Go through the lines below and count those that contain "Matching"; the number is all that should be returned.

------------------------------------

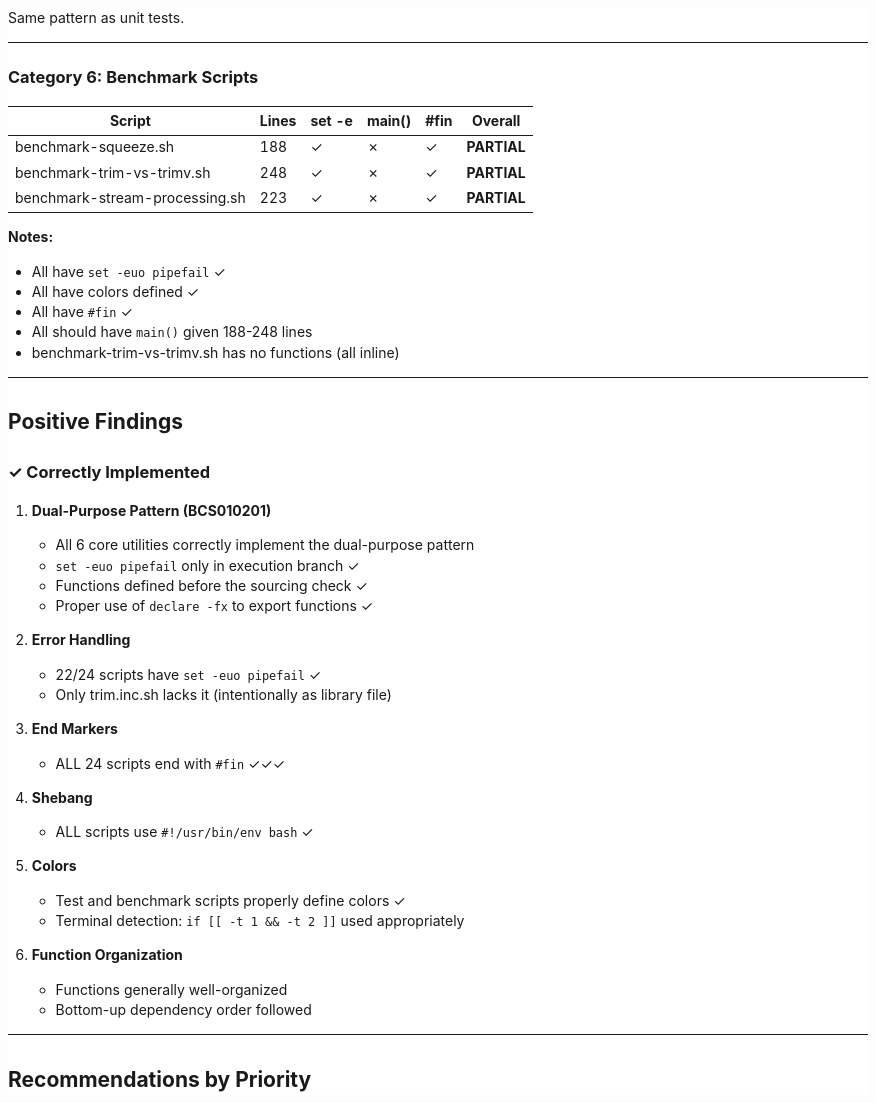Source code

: Same pattern as unit tests.

---

### Category 6: Benchmark Scripts

| Script | Lines | set -e | main() | #fin | Overall |
|--------|-------|--------|--------|------|---------|
| benchmark-squeeze.sh | 188 | ✓ | ✗ | ✓ | **PARTIAL** |
| benchmark-trim-vs-trimv.sh | 248 | ✓ | ✗ | ✓ | **PARTIAL** |
| benchmark-stream-processing.sh | 223 | ✓ | ✗ | ✓ | **PARTIAL** |

**Notes:**
- All have `set -euo pipefail` ✓
- All have colors defined ✓
- All have `#fin` ✓
- All should have `main()` given 188-248 lines
- benchmark-trim-vs-trimv.sh has no functions (all inline)

---

## Positive Findings

### ✓ Correctly Implemented

1. **Dual-Purpose Pattern (BCS010201)**
   - All 6 core utilities correctly implement the dual-purpose pattern
   - `set -euo pipefail` only in execution branch ✓
   - Functions defined before the sourcing check ✓
   - Proper use of `declare -fx` to export functions ✓

2. **Error Handling**
   - 22/24 scripts have `set -euo pipefail` ✓
   - Only trim.inc.sh lacks it (intentionally as library file)

3. **End Markers**
   - ALL 24 scripts end with `#fin` ✓✓✓

4. **Shebang**
   - ALL scripts use `#!/usr/bin/env bash` ✓

5. **Colors**
   - Test and benchmark scripts properly define colors ✓
   - Terminal detection: `if [[ -t 1 && -t 2 ]]` used appropriately

6. **Function Organization**
   - Functions generally well-organized
   - Bottom-up dependency order followed

---

## Recommendations by Priority
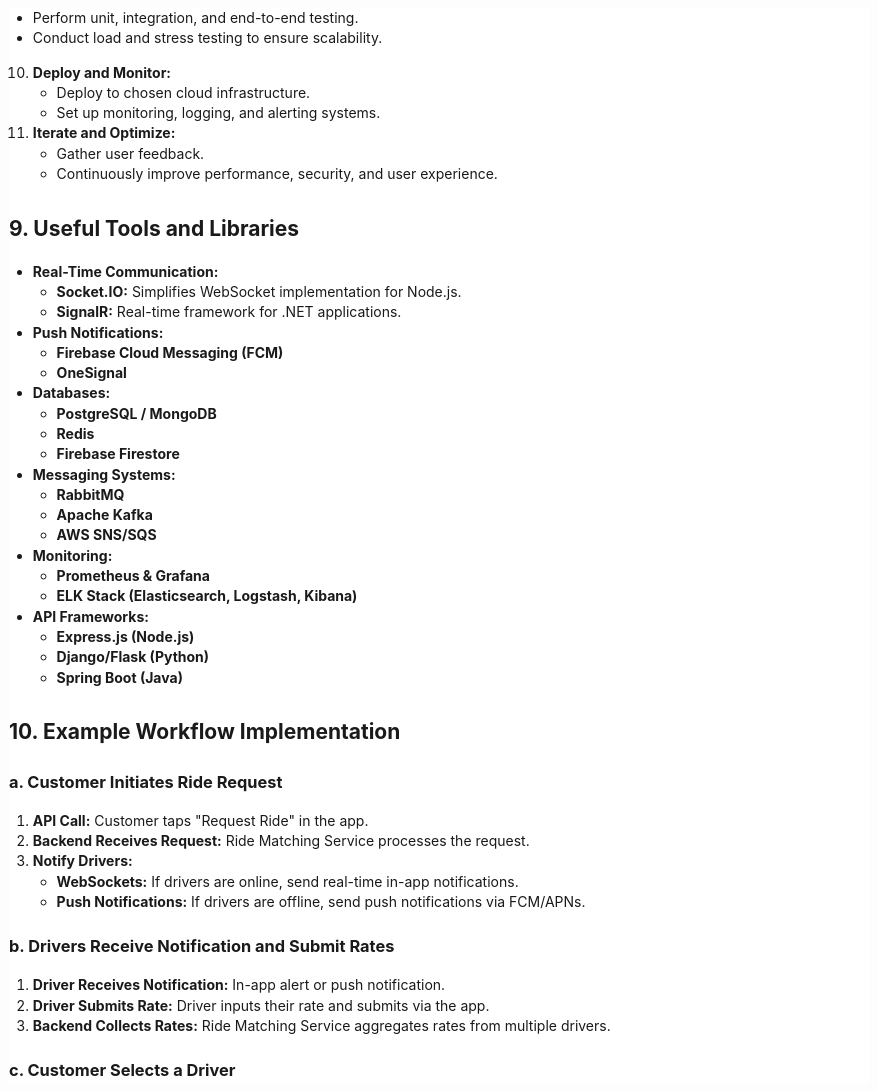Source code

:    - Perform unit, integration, and end-to-end testing.
   - Conduct load and stress testing to ensure scalability.
10. **Deploy and Monitor:**
    - Deploy to chosen cloud infrastructure.
    - Set up monitoring, logging, and alerting systems.
11. **Iterate and Optimize:**
    - Gather user feedback.
    - Continuously improve performance, security, and user experience.

## **9. Useful Tools and Libraries**

- **Real-Time Communication:**
  - **Socket.IO:** Simplifies WebSocket implementation for Node.js.
  - **SignalR:** Real-time framework for .NET applications.
- **Push Notifications:**
  - **Firebase Cloud Messaging (FCM)**
  - **OneSignal**
- **Databases:**
  - **PostgreSQL / MongoDB**
  - **Redis**
  - **Firebase Firestore**
- **Messaging Systems:**
  - **RabbitMQ**
  - **Apache Kafka**
  - **AWS SNS/SQS**
- **Monitoring:**
  - **Prometheus & Grafana**
  - **ELK Stack (Elasticsearch, Logstash, Kibana)**
- **API Frameworks:**
  - **Express.js (Node.js)**
  - **Django/Flask (Python)**
  - **Spring Boot (Java)**

## **10. Example Workflow Implementation**

### **a. Customer Initiates Ride Request**

1. **API Call:** Customer taps "Request Ride" in the app.
2. **Backend Receives Request:** Ride Matching Service processes the request.
3. **Notify Drivers:**
   - **WebSockets:** If drivers are online, send real-time in-app notifications.
   - **Push Notifications:** If drivers are offline, send push notifications via FCM/APNs.

### **b. Drivers Receive Notification and Submit Rates**

1. **Driver Receives Notification:** In-app alert or push notification.
2. **Driver Submits Rate:** Driver inputs their rate and submits via the app.
3. **Backend Collects Rates:** Ride Matching Service aggregates rates from multiple drivers.

### **c. Customer Selects a Driver**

------------------------------------

> OUTPUT BELOW:
2